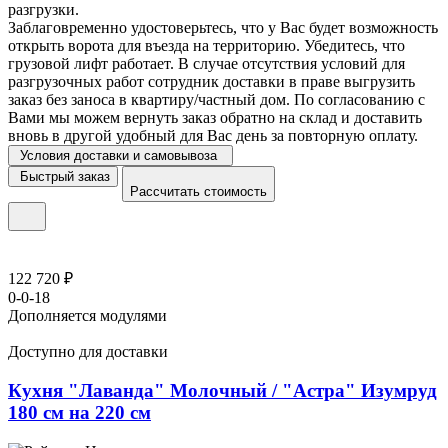
разгрузки.
Заблаговременно удостоверьтесь, что у Вас будет возможность
открыть ворота для въезда на территорию. Убедитесь, что
грузовой лифт работает. В случае отсутствия условий для
разгрузочных работ сотрудник доставки в праве выгрузить
заказ без заноса в квартиру/частный дом. По согласованию с
Вами мы можем вернуть заказ обратно на склад и доставить
вновь в другой удобный для Вас день за повторную оплату.
Условия доставки и самовывоза
Быстрый заказ
Рассчитать стоимость
122 720 ₽
0-0-18
Дополняется модулями
Доступно для доставки
Кухня "Лаванда" Молочный / "Астра" Изумруд
180 см на 220 см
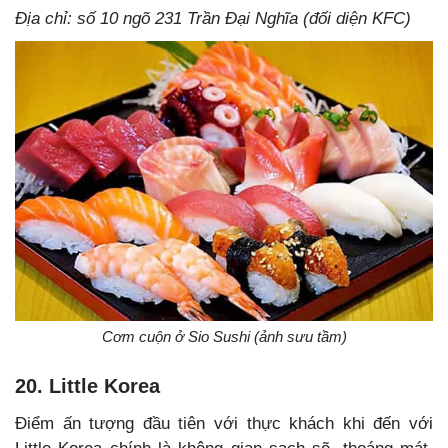
Địa chỉ: số 10 ngõ 231 Trần Đại Nghĩa (đối diện KFC)
Cơm cuộn ở Sio Sushi (ảnh sưu tầm)
20. Little Korea
Điểm ấn tượng đầu tiên với thực khách khi đến với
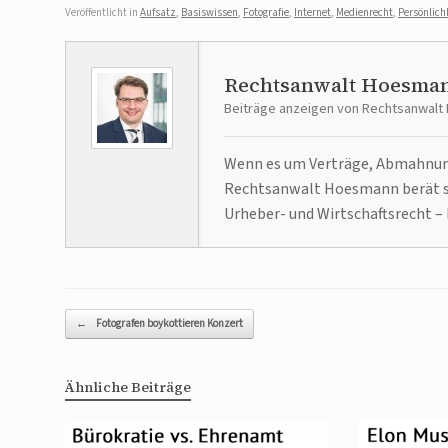
Veröffentlicht in
Aufsatz
,
Basiswissen
,
Fotografie
,
Internet
,
Medienrecht
,
Persönlich
Rechtsanwalt Hoesma
Beiträge anzeigen von Rechtsanwal
Wenn es um Verträge, Abmahnunge
Rechtsanwalt Hoesmann berät se
Urheber- und Wirtschaftsrecht – 
Beitragsnavigation
←
Fotografen boykottieren Konzert
Ähnliche Beiträge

----------

Exercise details
Rewrite all the text lines in the data above as a single JSON list of strings, one string per line, with blank lines and the pictures left out.

Result of the task
[
  "разгрузки.",
  "Заблаговременно удостоверьтесь, что у Вас будет возможность",
  "открыть ворота для въезда на территорию. Убедитесь, что",
  "грузовой лифт работает. В случае отсутствия условий для",
  "разгрузочных работ сотрудник доставки в праве выгрузить",
  "заказ без заноса в квартиру/частный дом. По согласованию с",
  "Вами мы можем вернуть заказ обратно на склад и доставить",
  "вновь в другой удобный для Вас день за повторную оплату.",
  "Условия доставки и самовывоза",
  "Быстрый заказ",
  "Рассчитать стоимость",
  "122 720 ₽",
  "0-0-18",
  "Дополняется модулями",
  "Доступно для доставки",
  "Кухня \"Лаванда\" Молочный / \"Астра\" Изумруд",
  "180 см на 220 см",
  "Địa chỉ: số 10 ngõ 231 Trần Đại Nghĩa (đối diện KFC)",
  "Cơm cuộn ở Sio Sushi (ảnh sưu tầm)",
  "20. Little Korea",
  "Điểm ấn tượng đầu tiên với thực khách khi đến với",
  "Veröffentlicht in",
  "Aufsatz",
  ",",
  "Basiswissen",
  ",",
  "Fotografie",
  ",",
  "Internet",
  ",",
  "Medienrecht",
  ",",
  "Persönlich",
  "Rechtsanwalt Hoesma",
  "Beiträge anzeigen von Rechtsanwal",
  "Wenn es um Verträge, Abmahnunge",
  "Rechtsanwalt Hoesmann berät se",
  "Urheber- und Wirtschaftsrecht – ",
  "Beitragsnavigation",
  "←",
  "Fotografen boykottieren Konzert",
  "Ähnliche Beiträge"
]